The organization has made clear that its agenda is to inject their ideology “wall-to-wall, K-12” in Arizona schools. To that end, Gender & Sexualities Alliance (GSA) clubs have popped up at schools across the state.

It was GSA sponsor, Jennifer Roberts, a teacher at Empire High School in the Vail Unified School District, that invited students to the school’s library to last week “officially break the silence at the end of the day,” at a mixer event.

To her credit, Roberts reminded students that while they may exercise their First Amendment right to protest, the exercise of that right cannot interfere with the learning environment.

She advised student in her email, “Please know that if you are scheduled to do something that requires speaking in class (giving a presentation) or need to complete work in class (group projects), you will still need to do so. You can return to being silent after you are done.”

However, critics say that a protest in which students are outwardly showing support throughout the day, either with tape on their mouths, arm bands, or name badges with pronoun choices like those provide to students at Empire High, are going to naturally create distractions in school and possibly bring possible scorn on students who choose not to participate.

Parents with students in Cocopah Middle School in the Scottsdale Unified School District were successful in stopping the observation of the “Day of Silence” this year, due to their efforts to expose the recruiting of vulnerable young children into the GSA club on that campus.
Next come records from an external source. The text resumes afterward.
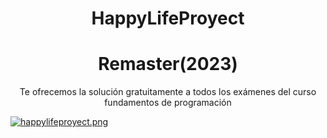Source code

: <h1 align="center">HappyLifeProyect</h1>
<h1 align="center">Remaster(2023)</h1>
<p align="center">Te ofrecemos la solución gratuitamente a todos los exámenes del curso fundamentos de programación</p>

[![happylifeproyect.png](https://i.postimg.cc/43t1CCpx/happylifeproyect.png)](https://hluciana.github.io/index.html)
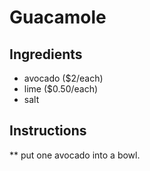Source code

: # Guacamole
## Ingredients
* avocado ($2/each)
* lime ($0.50/each)
* salt
## Instructions
** put one avocado into a bowl.
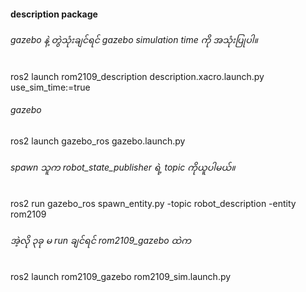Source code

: #### description package

###### gazebo နဲ့ တွဲသုံးချင်ရင် gazebo simulation time ကို အသုံးပြုပါ။
ros2 launch rom2109_description description.xacro.launch.py use_sim_time:=true

###### gazebo 
ros2 launch gazebo_ros gazebo.launch.py

###### spawn သူက robot_state_publisher ရဲ့ topic ကိုယူပါမယ်။
ros2 run gazebo_ros spawn_entity.py -topic robot_description -entity rom2109

###### အဲ့လို ၃ခု မ run ချင်ရင် rom2109_gazebo ထဲက 
ros2 launch rom2109_gazebo rom2109_sim.launch.py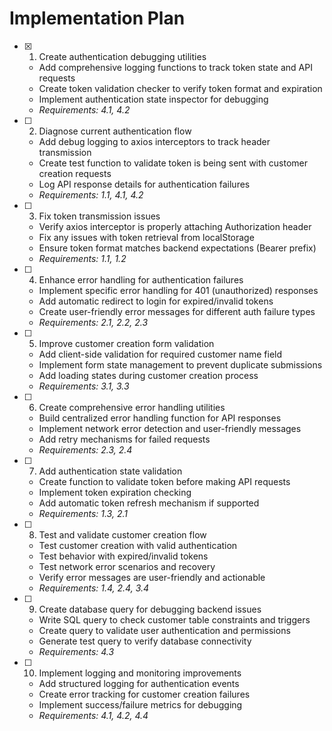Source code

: # Implementation Plan

- [x] 1. Create authentication debugging utilities



  - Add comprehensive logging functions to track token state and API requests
  - Create token validation checker to verify token format and expiration
  - Implement authentication state inspector for debugging
  - _Requirements: 4.1, 4.2_

- [ ] 2. Diagnose current authentication flow
  - Add debug logging to axios interceptors to track header transmission
  - Create test function to validate token is being sent with customer creation requests
  - Log API response details for authentication failures
  - _Requirements: 1.1, 4.1, 4.2_

- [ ] 3. Fix token transmission issues
  - Verify axios interceptor is properly attaching Authorization header
  - Fix any issues with token retrieval from localStorage
  - Ensure token format matches backend expectations (Bearer prefix)
  - _Requirements: 1.1, 1.2_

- [ ] 4. Enhance error handling for authentication failures
  - Implement specific error handling for 401 (unauthorized) responses
  - Add automatic redirect to login for expired/invalid tokens
  - Create user-friendly error messages for different auth failure types
  - _Requirements: 2.1, 2.2, 2.3_

- [ ] 5. Improve customer creation form validation
  - Add client-side validation for required customer name field
  - Implement form state management to prevent duplicate submissions
  - Add loading states during customer creation process
  - _Requirements: 3.1, 3.3_

- [ ] 6. Create comprehensive error handling utilities
  - Build centralized error handling function for API responses
  - Implement network error detection and user-friendly messages
  - Add retry mechanisms for failed requests
  - _Requirements: 2.3, 2.4_

- [ ] 7. Add authentication state validation
  - Create function to validate token before making API requests
  - Implement token expiration checking
  - Add automatic token refresh mechanism if supported
  - _Requirements: 1.3, 2.1_

- [ ] 8. Test and validate customer creation flow
  - Test customer creation with valid authentication
  - Test behavior with expired/invalid tokens
  - Test network error scenarios and recovery
  - Verify error messages are user-friendly and actionable
  - _Requirements: 1.4, 2.4, 3.4_

- [ ] 9. Create database query for debugging backend issues
  - Write SQL query to check customer table constraints and triggers
  - Create query to validate user authentication and permissions
  - Generate test query to verify database connectivity
  - _Requirements: 4.3_

- [ ] 10. Implement logging and monitoring improvements
  - Add structured logging for authentication events
  - Create error tracking for customer creation failures
  - Implement success/failure metrics for debugging
  - _Requirements: 4.1, 4.2, 4.4_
Experts say, it is better for schools to eschew controversial and political agendas on school campuses altogether. They point to the tremendous learning loss students across the country experienced as a result of covid mitigation efforts. They argue that now is not the time to engage

“When I left office, Arizona students performed above the national average on all three measures under the SAT test, a national test that the states cannot manipulate: critical reading, writing, and math. Since then, the academic performance of the students has declined precipitously,” said former Superintendent of Public Instruction Tom Horne. “This is because leadership has neglected the necessary emphasis on academics, with harmful diversions, such as critical race theory, or, as in this case, promoting transgenderism. Teachers need to be teaching the academics and not promoting transgenderism, racially divisive critical race theory, or other similar diversions.  My heroes are teachers who love their subjects, and focus on teaching them, rather than those who see their role as pushing ideological agendas.”

“Parents need to wake up and realize that “public education” is no longer about teaching reading, writing and arithmetic and hasn’t been for a very long time,” said former Superintendent of Public Instruction Diane Douglas. “Virtually every subject is being turned into a conduit for Critical Race Theory/Social Emotional Learning, Diversity Equity Inclusion or Comprehensive Sex Education. Education is no longer about thinking; it is about feelings. Ask high schoolers what they think and you will hear how they feel about the issue. If parents want their children truly educated they must get them out of government schools.”